- [Problem to work on]:
In the forum thread about personality functions, translate this sentence into Spanish: "I try hard to open up, but I can't do it."

- [Selected extract]:
(begin)
I'd like different functions, I'd just like to keep my Fi somewhat. I'd welcome Se or Te with open arms if it helped me be more practical. These functions are completely foreign to me and so they would indeed be different functions.
Aha I do see your point though. I just figure Ti would help me focus less on emotional matters. I actually do have good use of Ti though, it's just my Fi is much stronger and overpowers my Ti.
I'd have to say ESFP is most desirable though. The few ESFPs I do know I am inherently jealous of. Their Te is tertiary after all.=D


----------



## HiddenAngel (Dec 31, 2012)

Introverted iNtuition Feeling Judging

I adore my Intuition, I think it helps me figure stuff out and read into the world. I like feeling because I care a lot about others and I like empathy. Judging helps me create my own concepts and ideas that help me understand the world.
I would trade my introversion for extroversion so that I could initiate myself with others and not be such a loner. I try hard to open up, but I can't do it.


----------



## electricky (Feb 18, 2011)

Give me one good reason I should want to change any of my functions in the first place :tongue:


----------



## cudibloop (Oct 11, 2012)

Fi Fi Fi Fi Fi, ENTPs are some witty charming mofos, even Moreso than we are. And I'd probably have a more natural smile


----------



## ThatOneWeirdGuy (Nov 22, 2012)
(end)
- [Data segment]:
(begin)
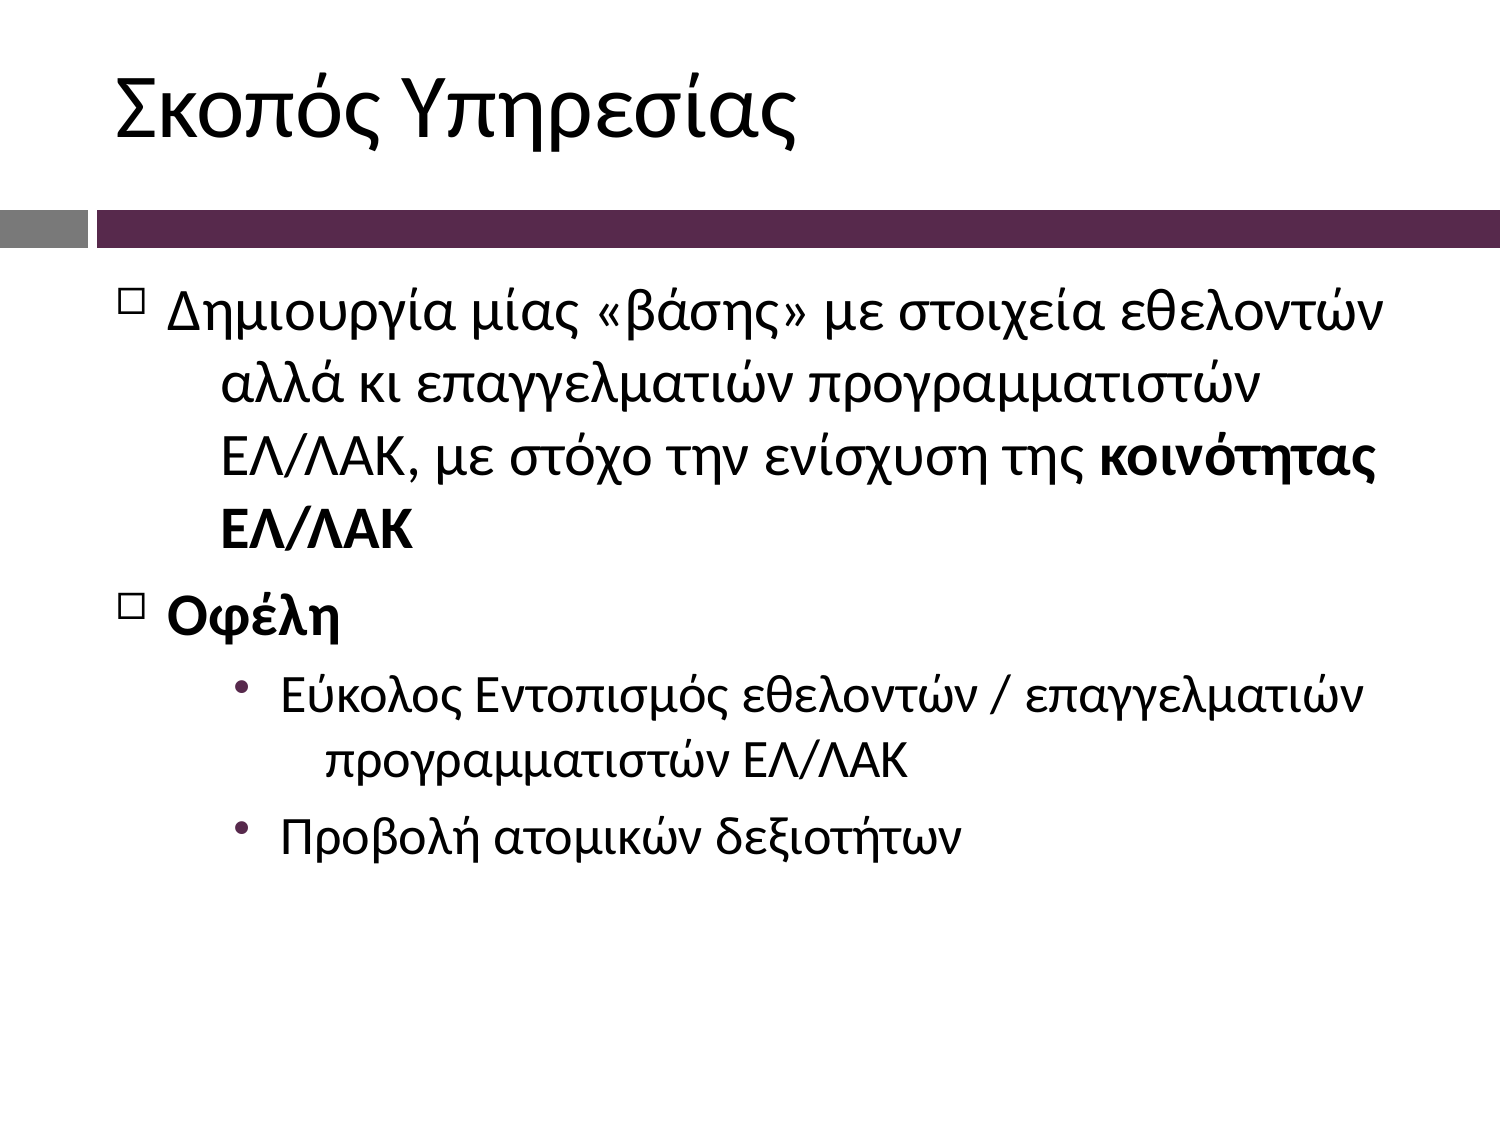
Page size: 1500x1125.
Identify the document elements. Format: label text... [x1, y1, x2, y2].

title Σκοπός Υπηρεσίας [100, 19, 1438, 182]
list Δημιουργία μίας «βάσης» με στοιχεία εθελοντών αλλά κι επαγγελματιών προγραμματιστών ΕΛ/ΛΑΚ, με στόχο την ενίσχυση της κοινότητας ΕΛ/ΛΑΚ Οφέλη Εύκολος Εντοπισμός εθελοντών / επαγγελματιών προγραμματιστών ΕΛ/ΛΑΚ Προβολή ατομικών δεξιοτήτων [100, 262, 1438, 1000]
(end)
- [Written solution]:
Me esfuerzo mucho por abrirme, pero no puedo hacerlo.